Je peux mesurer quotidiennement à quel point notre propre pays inspire un sentiment d’étrangeté à nombre de ceux qui le dirigent

Au-delà du « qui gouverne », la question de la façon dont les hauts fonctionnaires et les femmes et hommes politiques perçoivent la société devrait encore davantage être l’objet du débat national provoqué par les « gilets jaunes ». En effet, l’irruption sur la place publique de ce front du refus à l’égard des politiques actuellement mises en œuvre répond à une perception de la représentation du monde qui guide les élites dirigeantes, mais qui est finalement assez rarement explicitée. Or l’élection d’Emmanuel Macron a permis une clarification sur la direction donnée à notre pays, sans doute à compter parmi les causes de l’explosion d’exaspération à laquelle nous assistons. Cette direction est cependant ancienne et dépasse largement les clivages partisans.

Cette direction a pour principal moteur un sentiment d’anormalité quant à la situation de la France, et en particulier du niveau de la dépense publique et des protections collectives offertes aux Français et Françaises. Comme haut fonctionnaire, interagissant régulièrement avec les responsables, politiques comme administratifs, je peux mesurer quotidiennement à quel point notre propre pays inspire un sentiment d’étrangeté à nombre de ceux qui le dirigent ainsi qu’une grande frustration. (...)

Les élites administratives et politiques des autres États, la Commission européenne et les institutions financières internationales rappellent souvent à la France leurs doutes sur son modèle économique et social. À l’inverse, on entend rarement célébrer la protection face aux risques de la vie offerte par le système français. (...)

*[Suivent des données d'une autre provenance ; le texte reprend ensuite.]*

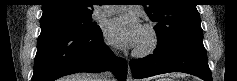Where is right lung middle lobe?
Listing matches in <instances>:
<instances>
[{
	"instance_id": "dd1d6c3e",
	"label": "right lung middle lobe",
	"mask_w": 237,
	"mask_h": 81,
	"mask_svg": "<svg viewBox=\"0 0 237 81\" xmlns=\"http://www.w3.org/2000/svg\"><path fill=\"white\" fill-rule=\"evenodd\" d=\"M41 29L61 28L73 30L83 34H97L101 31L92 23L91 15L54 17L40 20Z\"/></svg>"
}]
</instances>
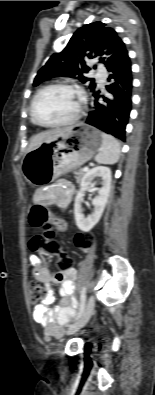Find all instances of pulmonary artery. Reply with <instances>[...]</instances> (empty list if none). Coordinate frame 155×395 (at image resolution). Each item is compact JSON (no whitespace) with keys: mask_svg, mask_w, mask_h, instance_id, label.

Dans la crise, le système de protection sociale a joué son rôle d’amortisseur pour de nombreux Français et Françaises, en particulier au travers d’un système d’assurance-chômage plus développé que dans la plupart des autres pays européens. Cela conduit à faire penser à de très nombreux membres de la classe dirigeante que les classes populaires et modestes devraient être reconnaissantes du « pognon de dingue » dépensé pour financer la protection sociale, pour utiliser le vocable présidentiel.

Le plus probable est qu’ils essaieront de traduire ce mouvement comme une jacquerie contre le niveau d’imposition (...)

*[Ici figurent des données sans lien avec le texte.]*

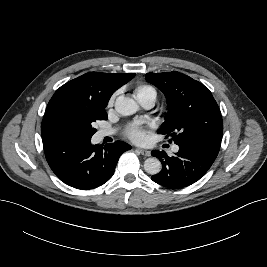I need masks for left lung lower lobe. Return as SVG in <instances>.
I'll return each mask as SVG.
<instances>
[{"instance_id": "obj_1", "label": "left lung lower lobe", "mask_w": 267, "mask_h": 267, "mask_svg": "<svg viewBox=\"0 0 267 267\" xmlns=\"http://www.w3.org/2000/svg\"><path fill=\"white\" fill-rule=\"evenodd\" d=\"M221 141L203 140L181 144L179 151L169 157L164 151H152L162 163V170L151 178L154 182L168 188H183L198 181L215 161Z\"/></svg>"}]
</instances>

Cette approche rend en revanche invisible la dureté de la vie de nos concitoyennes et concitoyens avec les plus faibles niveaux de revenus. Impossible de comprendre, en comparant les niveaux de minimas sociaux ou de salaire minimum, que ce n’est pas parce qu’on n’est pas condamné à des niveaux de pauvreté extrême tout en cumulant plusieurs emplois comme aux États-Unis que, pour autant, on ne vit pas avec la peur tenace du moindre accident de parcours et une obligation de rationnement de tous ses achats pour tenir jusqu’à la fin du mois. Elle efface aussi le recul des services publics dans une large partie du territoire, en particulier ruraux ou périurbains.

La grande fracture est là, entre une élite politico-administrative qui prend comme point de départ de son rapport au monde la nécessité de normaliser la France en baissant la dépense publique (comme l’a benoîtement dit Jean Viard sur France Inter, le projet présidentiel avait pour objectif de « placer l’entreprise au centre et d’arrêter de s’endetter »), et les couches les plus fragilisées de la population qui considèrent leur situation actuelle comme déjà inacceptable et injuste et perçoivent, avec raison, les réforme adoptées comme ayant pour effet de durcir encore leurs conditions de vie quotidiennes.

L’irruption dans l’espace public de ces voix de Français et de Françaises aux revenus modestes, que l’on ne voit ni n’entend quasiment jamais sur les ondes, bouscule le sentiment d’unanimité sur la direction à donner au pays qui prévaut au sein des cercles dirigeants. (...)

Une réflexion sur une plus juste répartition des charges, y compris de l’accroissement –plus que jamais nécessaire– de la fiscalité environnementale, sera probablement passée sous silence. Cette majorité qui a, parmi ses toutes premières mesures, voté la suppression de l’ISF et une baisse de l’imposition du capital financier, sera probablement sanctionnée électoralement. Mais, plus profondément, les « gilets jaunes » rappellent une nouvelle fois une particularité française, qui devrait être célébrée et non décriée : le refus de la paupérisation et l’exigence de services publics.